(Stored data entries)
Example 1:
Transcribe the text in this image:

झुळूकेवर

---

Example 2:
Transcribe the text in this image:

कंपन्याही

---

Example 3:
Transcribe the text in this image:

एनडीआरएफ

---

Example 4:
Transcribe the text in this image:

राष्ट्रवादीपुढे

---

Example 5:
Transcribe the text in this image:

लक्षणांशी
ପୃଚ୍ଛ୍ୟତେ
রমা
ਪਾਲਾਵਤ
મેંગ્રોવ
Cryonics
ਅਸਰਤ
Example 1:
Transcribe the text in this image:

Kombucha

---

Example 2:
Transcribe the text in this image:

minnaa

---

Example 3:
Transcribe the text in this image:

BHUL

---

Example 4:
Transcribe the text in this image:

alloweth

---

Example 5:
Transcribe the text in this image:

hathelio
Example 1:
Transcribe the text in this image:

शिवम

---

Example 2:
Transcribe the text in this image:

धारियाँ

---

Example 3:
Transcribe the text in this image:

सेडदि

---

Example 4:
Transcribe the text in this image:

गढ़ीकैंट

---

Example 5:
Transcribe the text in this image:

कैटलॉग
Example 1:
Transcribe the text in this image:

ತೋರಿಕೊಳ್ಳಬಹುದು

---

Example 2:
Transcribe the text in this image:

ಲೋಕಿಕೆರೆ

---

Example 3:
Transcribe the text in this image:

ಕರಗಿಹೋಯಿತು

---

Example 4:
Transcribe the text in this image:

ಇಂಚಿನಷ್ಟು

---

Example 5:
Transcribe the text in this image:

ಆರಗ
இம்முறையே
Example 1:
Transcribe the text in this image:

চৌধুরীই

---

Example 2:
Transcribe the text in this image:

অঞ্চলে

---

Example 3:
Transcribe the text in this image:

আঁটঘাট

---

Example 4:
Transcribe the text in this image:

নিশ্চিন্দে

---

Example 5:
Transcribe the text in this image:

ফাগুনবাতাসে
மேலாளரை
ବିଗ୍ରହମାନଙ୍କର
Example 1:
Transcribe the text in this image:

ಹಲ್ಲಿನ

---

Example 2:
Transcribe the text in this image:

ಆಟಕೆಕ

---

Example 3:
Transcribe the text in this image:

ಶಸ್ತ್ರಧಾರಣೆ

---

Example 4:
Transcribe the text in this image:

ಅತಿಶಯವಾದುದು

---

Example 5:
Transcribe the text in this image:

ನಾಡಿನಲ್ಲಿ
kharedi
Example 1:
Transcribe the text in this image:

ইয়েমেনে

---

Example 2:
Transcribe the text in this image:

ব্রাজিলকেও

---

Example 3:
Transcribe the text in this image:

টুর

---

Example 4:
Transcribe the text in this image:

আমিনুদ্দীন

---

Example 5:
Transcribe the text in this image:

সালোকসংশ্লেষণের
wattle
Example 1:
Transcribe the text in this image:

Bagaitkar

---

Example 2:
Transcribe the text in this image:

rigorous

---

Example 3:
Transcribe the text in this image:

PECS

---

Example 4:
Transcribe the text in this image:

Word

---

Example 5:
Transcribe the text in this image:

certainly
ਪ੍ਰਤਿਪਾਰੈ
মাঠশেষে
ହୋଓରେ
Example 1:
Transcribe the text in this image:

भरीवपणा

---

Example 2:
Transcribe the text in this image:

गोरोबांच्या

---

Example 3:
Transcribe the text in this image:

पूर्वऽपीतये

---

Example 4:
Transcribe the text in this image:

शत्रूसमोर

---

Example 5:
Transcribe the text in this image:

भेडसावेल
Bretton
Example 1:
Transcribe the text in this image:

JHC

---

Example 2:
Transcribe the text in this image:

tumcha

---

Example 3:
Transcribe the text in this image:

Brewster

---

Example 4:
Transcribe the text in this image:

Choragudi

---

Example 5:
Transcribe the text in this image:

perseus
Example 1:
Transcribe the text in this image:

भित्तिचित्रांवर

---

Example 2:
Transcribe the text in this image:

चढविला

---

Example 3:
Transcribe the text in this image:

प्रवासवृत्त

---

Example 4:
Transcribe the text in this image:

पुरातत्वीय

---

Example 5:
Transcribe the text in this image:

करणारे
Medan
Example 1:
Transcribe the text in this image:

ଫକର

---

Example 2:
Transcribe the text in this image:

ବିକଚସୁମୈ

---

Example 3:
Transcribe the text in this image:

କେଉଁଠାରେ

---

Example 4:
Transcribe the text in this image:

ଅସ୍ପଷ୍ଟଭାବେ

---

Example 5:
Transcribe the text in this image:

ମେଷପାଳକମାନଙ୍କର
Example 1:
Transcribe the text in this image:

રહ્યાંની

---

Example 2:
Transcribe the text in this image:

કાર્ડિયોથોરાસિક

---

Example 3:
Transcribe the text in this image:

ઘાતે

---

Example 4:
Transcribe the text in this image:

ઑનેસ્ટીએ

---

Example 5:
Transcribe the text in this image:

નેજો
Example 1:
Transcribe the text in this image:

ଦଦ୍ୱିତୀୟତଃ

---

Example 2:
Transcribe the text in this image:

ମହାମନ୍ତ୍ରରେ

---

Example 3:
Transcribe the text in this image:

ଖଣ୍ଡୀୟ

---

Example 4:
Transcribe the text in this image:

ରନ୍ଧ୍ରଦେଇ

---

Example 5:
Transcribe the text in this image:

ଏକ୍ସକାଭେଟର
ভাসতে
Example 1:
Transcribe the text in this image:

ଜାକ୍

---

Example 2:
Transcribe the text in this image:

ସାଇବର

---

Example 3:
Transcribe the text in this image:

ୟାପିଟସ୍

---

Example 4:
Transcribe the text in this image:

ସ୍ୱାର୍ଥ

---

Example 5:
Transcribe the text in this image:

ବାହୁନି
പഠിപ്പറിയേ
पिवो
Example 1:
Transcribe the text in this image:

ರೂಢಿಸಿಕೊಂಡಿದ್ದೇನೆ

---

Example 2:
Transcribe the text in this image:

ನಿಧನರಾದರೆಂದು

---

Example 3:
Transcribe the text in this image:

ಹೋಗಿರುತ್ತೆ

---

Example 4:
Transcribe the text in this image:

* [Exercise requirements]: Extract the complete set of records unchanged.

* [Written solution]:
Example 1:
Transcribe the text in this image:

झुळूकेवर

---

Example 2:
Transcribe the text in this image:

कंपन्याही

---

Example 3:
Transcribe the text in this image:

एनडीआरएफ

---

Example 4:
Transcribe the text in this image:

राष्ट्रवादीपुढे

---

Example 5:
Transcribe the text in this image:

लक्षणांशी
ପୃଚ୍ଛ୍ୟତେ
রমা
ਪਾਲਾਵਤ
મેંગ્રોવ
Cryonics
ਅਸਰਤ
Example 1:
Transcribe the text in this image:

Kombucha

---

Example 2:
Transcribe the text in this image:

minnaa

---

Example 3:
Transcribe the text in this image:

BHUL

---

Example 4:
Transcribe the text in this image:

alloweth

---

Example 5:
Transcribe the text in this image:

hathelio
Example 1:
Transcribe the text in this image:

शिवम

---

Example 2:
Transcribe the text in this image:

धारियाँ

---

Example 3:
Transcribe the text in this image:

सेडदि

---

Example 4:
Transcribe the text in this image:

गढ़ीकैंट

---

Example 5:
Transcribe the text in this image:

कैटलॉग
Example 1:
Transcribe the text in this image:

ತೋರಿಕೊಳ್ಳಬಹುದು

---

Example 2:
Transcribe the text in this image:

ಲೋಕಿಕೆರೆ

---

Example 3:
Transcribe the text in this image:

ಕರಗಿಹೋಯಿತು

---

Example 4:
Transcribe the text in this image:

ಇಂಚಿನಷ್ಟು

---

Example 5:
Transcribe the text in this image:

ಆರಗ
இம்முறையே
Example 1:
Transcribe the text in this image:

চৌধুরীই

---

Example 2:
Transcribe the text in this image:

অঞ্চলে

---

Example 3:
Transcribe the text in this image:

আঁটঘাট

---

Example 4:
Transcribe the text in this image:

নিশ্চিন্দে

---

Example 5:
Transcribe the text in this image:

ফাগুনবাতাসে
மேலாளரை
ବିଗ୍ରହମାନଙ୍କର
Example 1:
Transcribe the text in this image:

ಹಲ್ಲಿನ

---

Example 2:
Transcribe the text in this image:

ಆಟಕೆಕ

---

Example 3:
Transcribe the text in this image:

ಶಸ್ತ್ರಧಾರಣೆ

---

Example 4:
Transcribe the text in this image:

ಅತಿಶಯವಾದುದು

---

Example 5:
Transcribe the text in this image:

ನಾಡಿನಲ್ಲಿ
kharedi
Example 1:
Transcribe the text in this image:

ইয়েমেনে

---

Example 2:
Transcribe the text in this image:

ব্রাজিলকেও

---

Example 3:
Transcribe the text in this image:

টুর

---

Example 4:
Transcribe the text in this image:

আমিনুদ্দীন

---

Example 5:
Transcribe the text in this image:

সালোকসংশ্লেষণের
wattle
Example 1:
Transcribe the text in this image:

Bagaitkar

---

Example 2:
Transcribe the text in this image:

rigorous

---

Example 3:
Transcribe the text in this image:

PECS

---

Example 4:
Transcribe the text in this image:

Word

---

Example 5:
Transcribe the text in this image:

certainly
ਪ੍ਰਤਿਪਾਰੈ
মাঠশেষে
ହୋଓରେ
Example 1:
Transcribe the text in this image:

भरीवपणा

---

Example 2:
Transcribe the text in this image:

गोरोबांच्या

---

Example 3:
Transcribe the text in this image:

पूर्वऽपीतये

---

Example 4:
Transcribe the text in this image:

शत्रूसमोर

---

Example 5:
Transcribe the text in this image:

भेडसावेल
Bretton
Example 1:
Transcribe the text in this image:

JHC

---

Example 2:
Transcribe the text in this image:

tumcha

---

Example 3:
Transcribe the text in this image:

Brewster

---

Example 4:
Transcribe the text in this image:

Choragudi

---

Example 5:
Transcribe the text in this image:

perseus
Example 1:
Transcribe the text in this image:

भित्तिचित्रांवर

---

Example 2:
Transcribe the text in this image:

चढविला

---

Example 3:
Transcribe the text in this image:

प्रवासवृत्त

---

Example 4:
Transcribe the text in this image:

पुरातत्वीय

---

Example 5:
Transcribe the text in this image:

करणारे
Medan
Example 1:
Transcribe the text in this image:

ଫକର

---

Example 2:
Transcribe the text in this image:

ବିକଚସୁମୈ

---

Example 3:
Transcribe the text in this image:

କେଉଁଠାରେ

---

Example 4:
Transcribe the text in this image:

ଅସ୍ପଷ୍ଟଭାବେ

---

Example 5:
Transcribe the text in this image:

ମେଷପାଳକମାନଙ୍କର
Example 1:
Transcribe the text in this image:

રહ્યાંની

---

Example 2:
Transcribe the text in this image:

કાર્ડિયોથોરાસિક

---

Example 3:
Transcribe the text in this image:

ઘાતે

---

Example 4:
Transcribe the text in this image:

ઑનેસ્ટીએ

---

Example 5:
Transcribe the text in this image:

નેજો
Example 1:
Transcribe the text in this image:

ଦଦ୍ୱିତୀୟତଃ

---

Example 2:
Transcribe the text in this image:

ମହାମନ୍ତ୍ରରେ

---

Example 3:
Transcribe the text in this image:

ଖଣ୍ଡୀୟ

---

Example 4:
Transcribe the text in this image:

ରନ୍ଧ୍ରଦେଇ

---

Example 5:
Transcribe the text in this image:

ଏକ୍ସକାଭେଟର
ভাসতে
Example 1:
Transcribe the text in this image:

ଜାକ୍

---

Example 2:
Transcribe the text in this image:

ସାଇବର

---

Example 3:
Transcribe the text in this image:

ୟାପିଟସ୍

---

Example 4:
Transcribe the text in this image:

ସ୍ୱାର୍ଥ

---

Example 5:
Transcribe the text in this image:

ବାହୁନି
പഠിപ്പറിയേ
पिवो
Example 1:
Transcribe the text in this image:

ರೂಢಿಸಿಕೊಂಡಿದ್ದೇನೆ

---

Example 2:
Transcribe the text in this image:

ನಿಧನರಾದರೆಂದು

---

Example 3:
Transcribe the text in this image:

ಹೋಗಿರುತ್ತೆ

---

Example 4:
Transcribe the text in this image:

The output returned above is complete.